Editorial: Eleftherotypia publisher defiant

Eleftherotypia publisher Harris Ikonomopoulos issues a staunch defence of his first five months at the helm of the newspaper and its associated media, to which Enet and EnetEnglish also belong

Eleftherotypia publisher Harris Ikonomopoulos issued a staunch defence of his first five months at the helm of the newspaper and its associated media, to which Enet and EnetEnglish also belong.

"Eleftherotypia does not back parties, but ideas. It doesn't support statism, but society, justice and hope," he wrote in a Sunday editorial titled Edimorial. "It's nobody's instrument, and it doesn't care about the occasional antics of the puppets of the system, who have been trying to undermine it since the very announcement of its relaunch."

Ikonomopoulos has acquired 67% of Eleftherotypia’s shares from the Tegopoulos family, which founded it in 1975 but declared bankruptcy in 2011. He has spent more than €500,000 of his own money relaunching it as an independent, non-partisan newspaper.

His personal comments come as he prepares to restructure the troubled group. Last week he asked 197 staff, who are owed six weeks’ worth of wages, to decide whether or not they wanted to remain on payroll, but offered them no incentives to stay or go.

On Sunday, he struck a defiant note. "Despite efforts to undermine it, Eleftherotypia was published on January 10, following a nearly one-year absence. And of course it continues to come out … It comes out although powerful trade unionists try to trip us up with the help of several others. It comes out without support from the banks, which, strengthened with public money, could only benefit from the relaunch."

Ikonomopoulos, a lawyer by trade, has laboured unaided by bank financing or union support. He is something of a renegade on the Greek publishing scene, where virtually all media belong to established interests, mainly in shipping and construction.

He broadsided other, unnamed media magnates as "politically connected and suspiciously rich". He attacked traditional alliances between the media and the party political system. "Some argue that the relaunch of Eleftherotypia, in its first stage, did not have a clear and consistent political position. And what they mean, of course, is party affiliation, based on the fading divisions of the post-dictatorship era."

Ikonomopoulos says he wants his media group to contribute to a rebirth of Greek society. "The publication was started with a goal of opening a path for the reform of the political system and the renaissance of society, for dialogue and cooperation to come up with solutions … and this it will continue to do.
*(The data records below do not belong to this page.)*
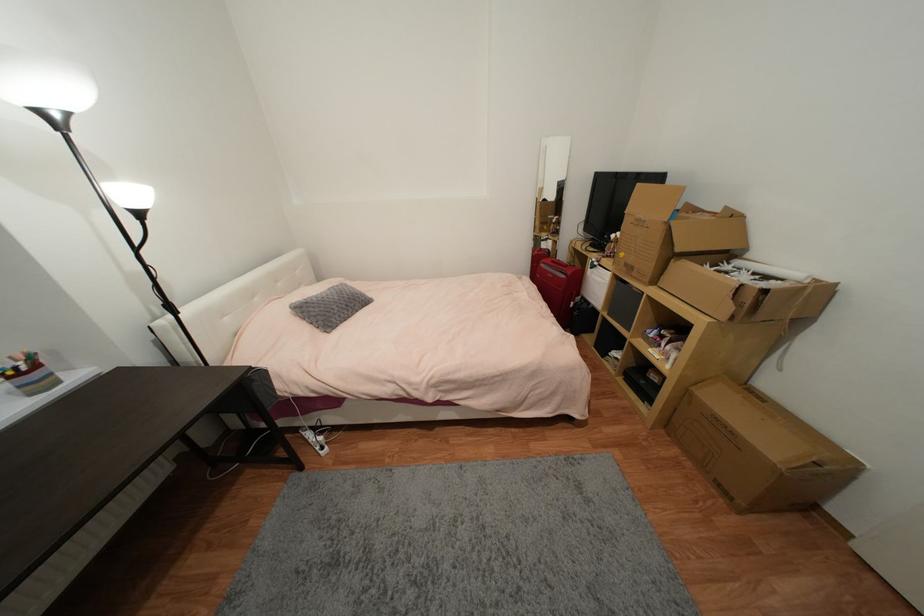
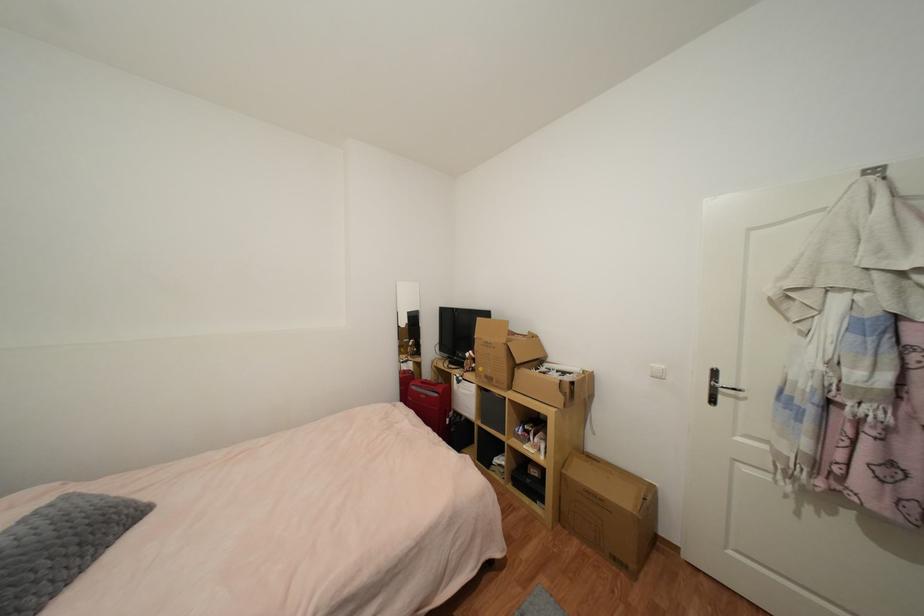
Where in the second image is the point corresponding to point 567,278 from the first image?

(440, 397)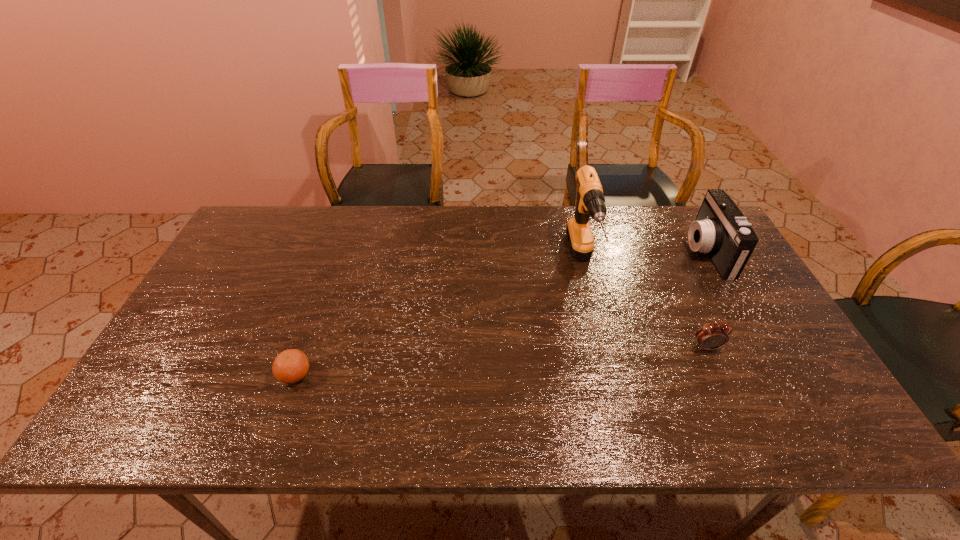
You are a GUI agent. You are given a task and a screenshot of the screen. Output one action in this format:
    pyautogui.click(x=<x>, y=<y>)
    Task: Click on the empty location between the second object from right to left and the rightmost object
    The image size is (960, 540).
    Given the screenshot: What is the action you would take?
    pyautogui.click(x=707, y=300)

Where is `object that stands as the third closest to the tallest object`? This screenshot has height=540, width=960. object that stands as the third closest to the tallest object is located at coordinates (290, 366).

At what (x,y) coordinates should I click in order to perform the action: click on the third closest object to the nearest object. Please return your answer as a coordinate pair (x, y). The image size is (960, 540). Looking at the image, I should click on (720, 229).

Find the location of a particular element. The width and height of the screenshot is (960, 540). vacant space that satisfies the following two spatial constraints: 1. on the lens of the second tallest object; 2. on the face of the second nearest object is located at coordinates (760, 347).

Identify the location of free spot that satisfies the following two spatial constraints: 1. on the lens of the camcorder; 2. at the tip of the tallest object. This screenshot has height=540, width=960. (712, 263).

At what (x,y) coordinates should I click in order to perform the action: click on vacant point that satisfies the following two spatial constraints: 1. on the lens of the rightmost object; 2. on the front side of the clementine. Please return your answer as a coordinate pair (x, y). The width and height of the screenshot is (960, 540). Looking at the image, I should click on (776, 374).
And it will move forward as it can and with those who can."

He ends his note: "This publication is a project in progress, with a burning desire to contribute towards the realisation of many people's vision to help Greece start a new chapter. To revive the hope for justice, effective governance, dignity and progress. To see the Greek people joining forces; having each other's back instead of being at each other's throats. Putting their stakes on a new Greece, with meritocracy and sense, a country with future."